## Problem statement
When you reach the line containing "middle pip: (915, 942)" in the entries below, please begin setting down lines exactly, stop only after the last one, and add nothing else.

------------------------------------------------------------

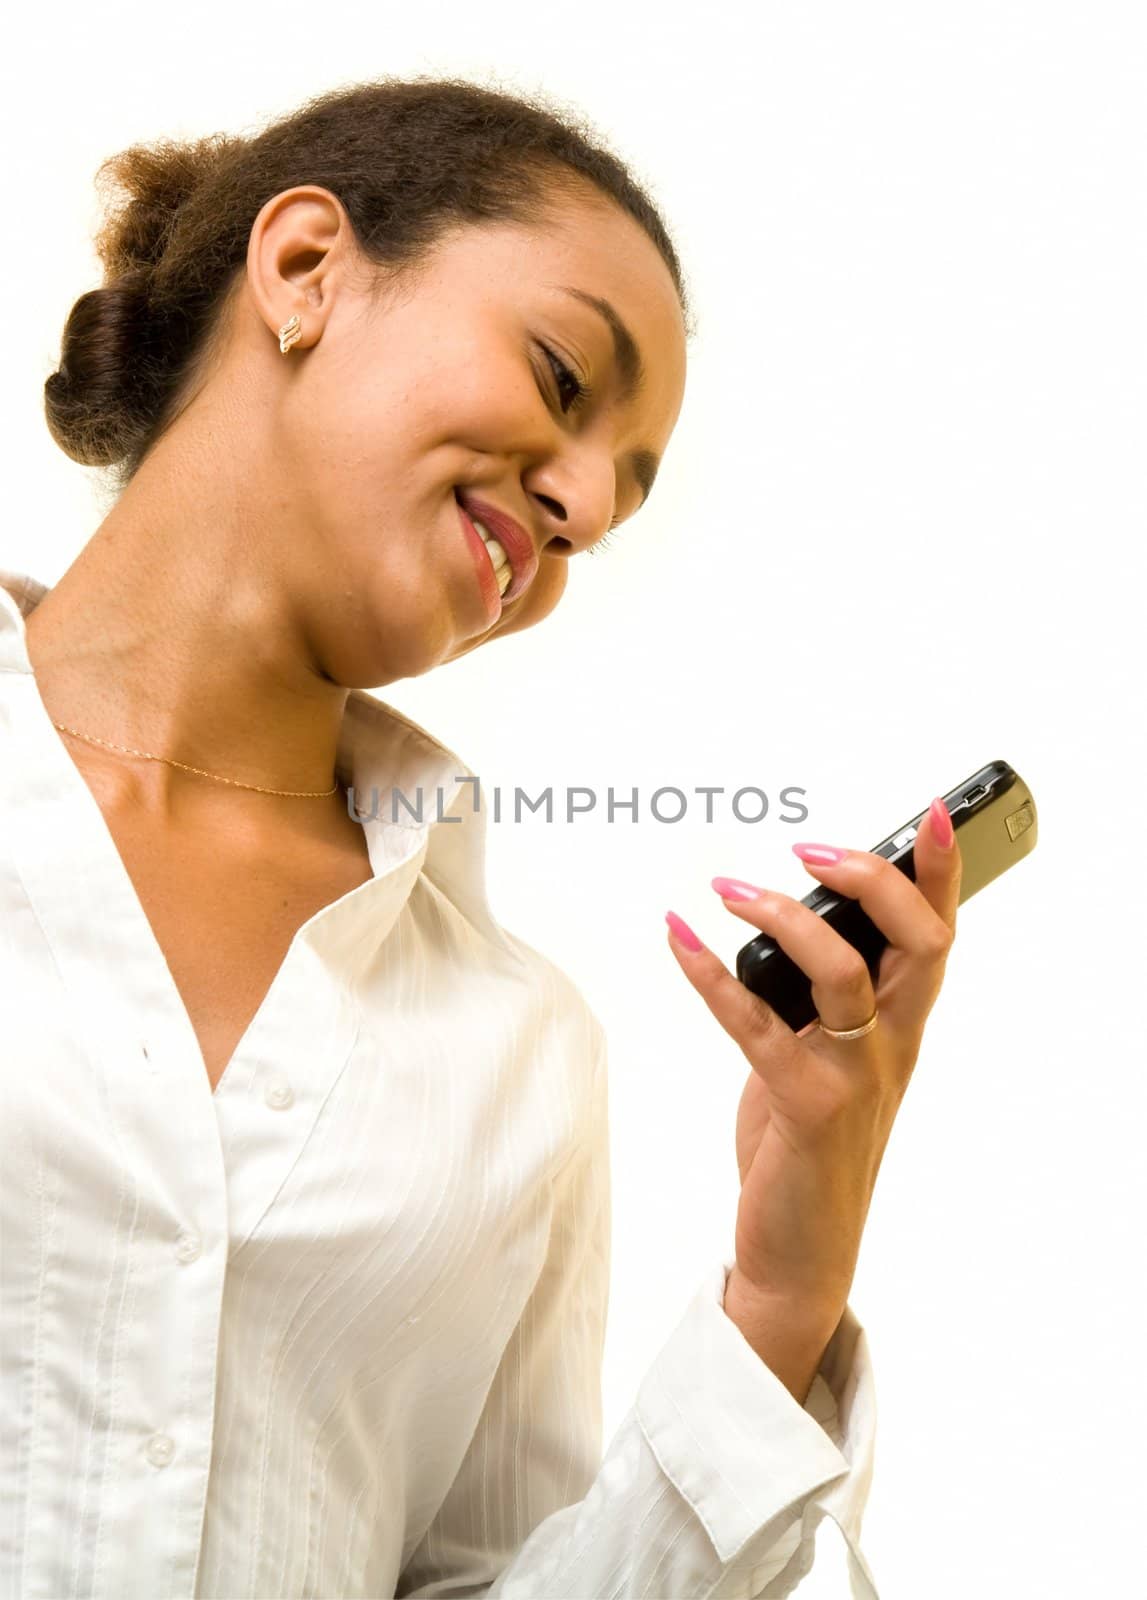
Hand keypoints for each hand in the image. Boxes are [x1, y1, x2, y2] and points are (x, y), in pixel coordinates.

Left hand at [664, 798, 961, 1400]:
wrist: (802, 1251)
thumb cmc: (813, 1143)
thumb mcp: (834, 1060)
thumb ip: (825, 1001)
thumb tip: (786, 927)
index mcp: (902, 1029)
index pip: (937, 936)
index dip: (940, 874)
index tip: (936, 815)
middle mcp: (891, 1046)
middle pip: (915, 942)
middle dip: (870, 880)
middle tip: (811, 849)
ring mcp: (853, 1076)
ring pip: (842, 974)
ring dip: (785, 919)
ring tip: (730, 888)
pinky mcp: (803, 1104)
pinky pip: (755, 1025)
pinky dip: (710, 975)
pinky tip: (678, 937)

------------------------------------------------------------

## Solution to the exercise
middle pip: (915, 942)
middle dip: (870, 880)
middle tip: (811, 849)
ring mcp: (853, 1076)
ring pip: (842, 974)
ring dip: (785, 919)
ring tip: (730, 888)
pinky mcp: (803, 1104)
pinky pip: (755, 1025)
pinky dip: (710, 975)
pinky tip: (678, 937)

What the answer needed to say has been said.